Durante a leitura, fiquei extremamente impressionada com a casa e sua descrição: ela é tão descomunal que possui 365 janelas, uma para cada dia do ano, mas verdadeiras eram apenas 100, as outras eram pinturas nas paredes, eis ai, a origem do título da obra. Então, qual foi a minha surpresa, ao saber através do autor que a casa de fato existe! Pois é, Jefferson Sarmento se inspirou na Fazenda Santa Clara, uma imponente construção do final do século XVIII, situada na cidadezinha de Santa Rita de Jacutinga no interior de Minas Gerais. A propriedade tem mais de 6.000 m² e abrigou vasta plantação de café, vindo ao declínio financeiro após a abolição da escravatura. O documentário a seguir é muito interessante, conta a história da Fazenda Santa Clara além de fazer um tour turístico.

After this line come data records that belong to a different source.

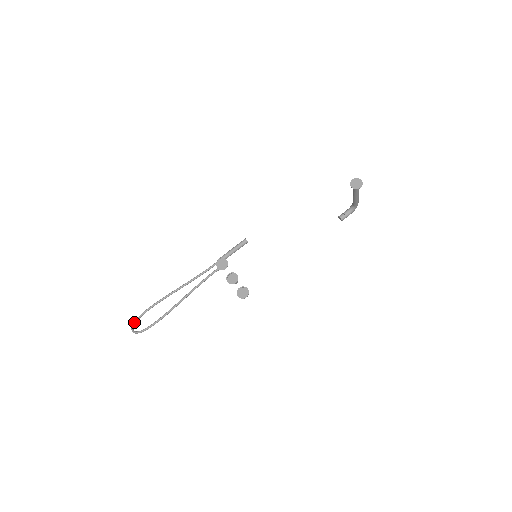
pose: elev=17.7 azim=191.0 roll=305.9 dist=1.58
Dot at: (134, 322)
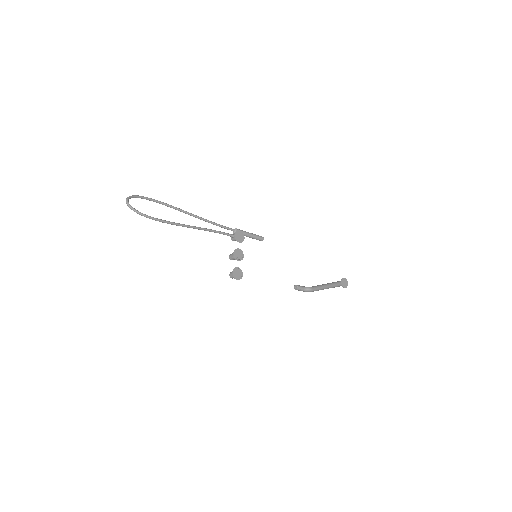
Dot at: (133, 196)
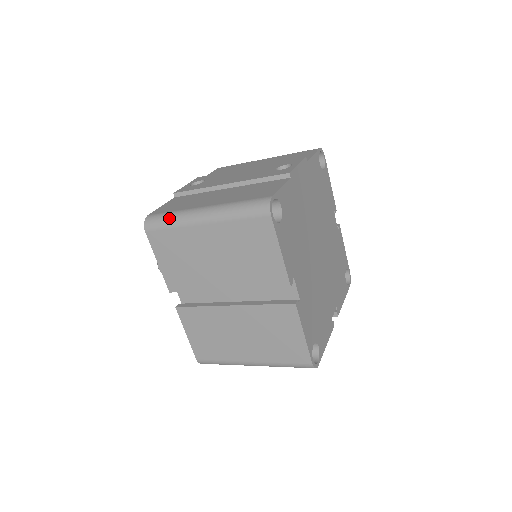
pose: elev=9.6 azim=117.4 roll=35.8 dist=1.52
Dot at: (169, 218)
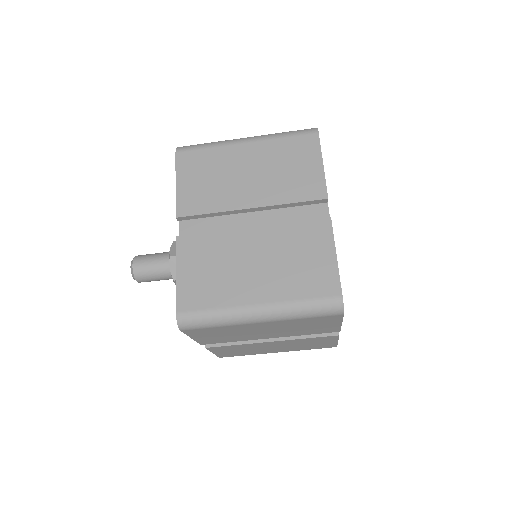
Dot at: (207, 143)
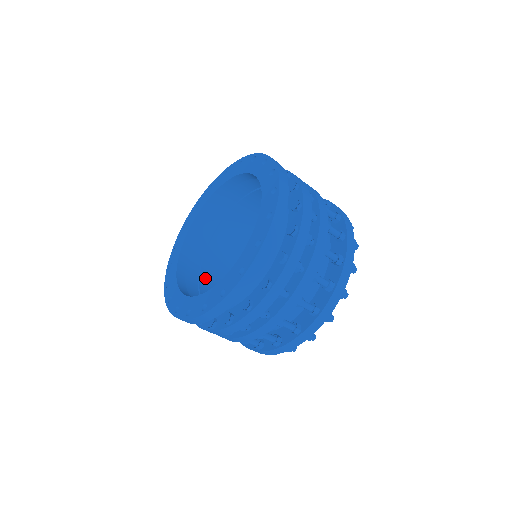
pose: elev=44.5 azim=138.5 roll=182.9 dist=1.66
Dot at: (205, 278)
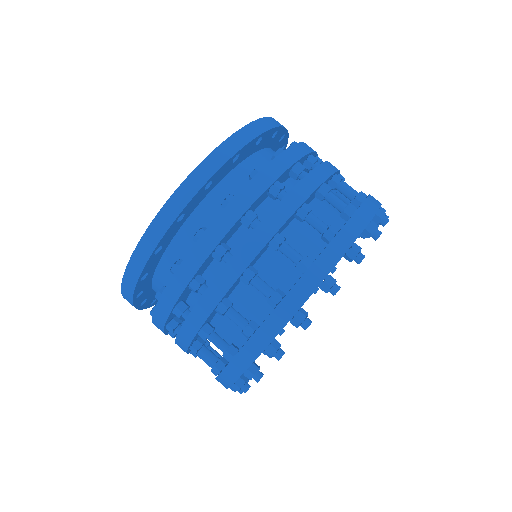
Dot at: occluded
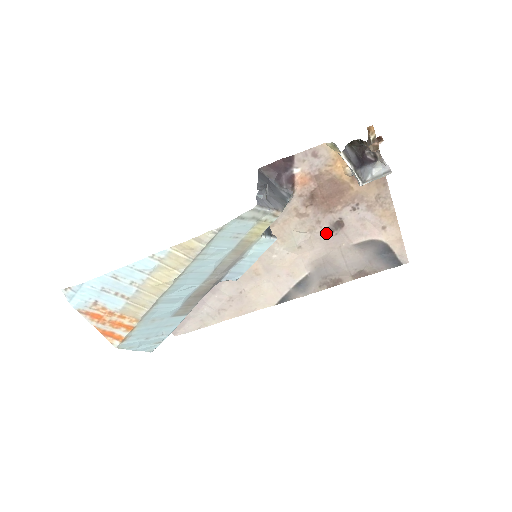
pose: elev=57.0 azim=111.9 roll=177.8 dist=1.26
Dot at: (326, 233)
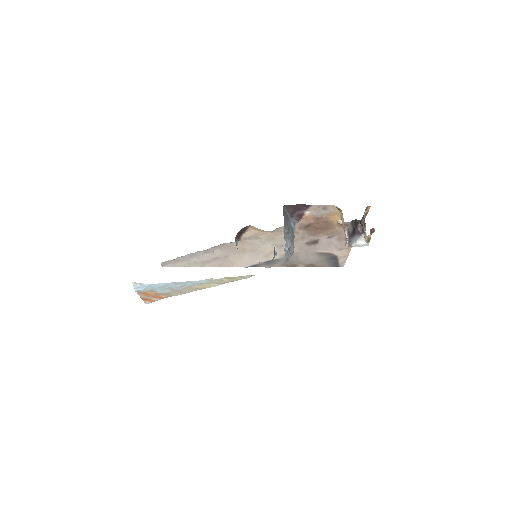
Dot at: (304, 244)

Enfim,  A Casa das 100 janelas é um livro excelente! Me sinto extremamente feliz em ter sido selecionada para esta leitura coletiva organizada pela LC Agência de Comunicação, pois foi através dela que tive o prazer de participar desta experiência memorável e de conhecer a escrita do incrível autor Jefferson Sarmento, o qual se mostrou um autor muito educado, gentil e carinhoso com seus leitores, a ponto de fazer um agradecimento na edição especial do livro impresso que publicou para a leitura coletiva. Foi uma jornada incrível conhecer este livro!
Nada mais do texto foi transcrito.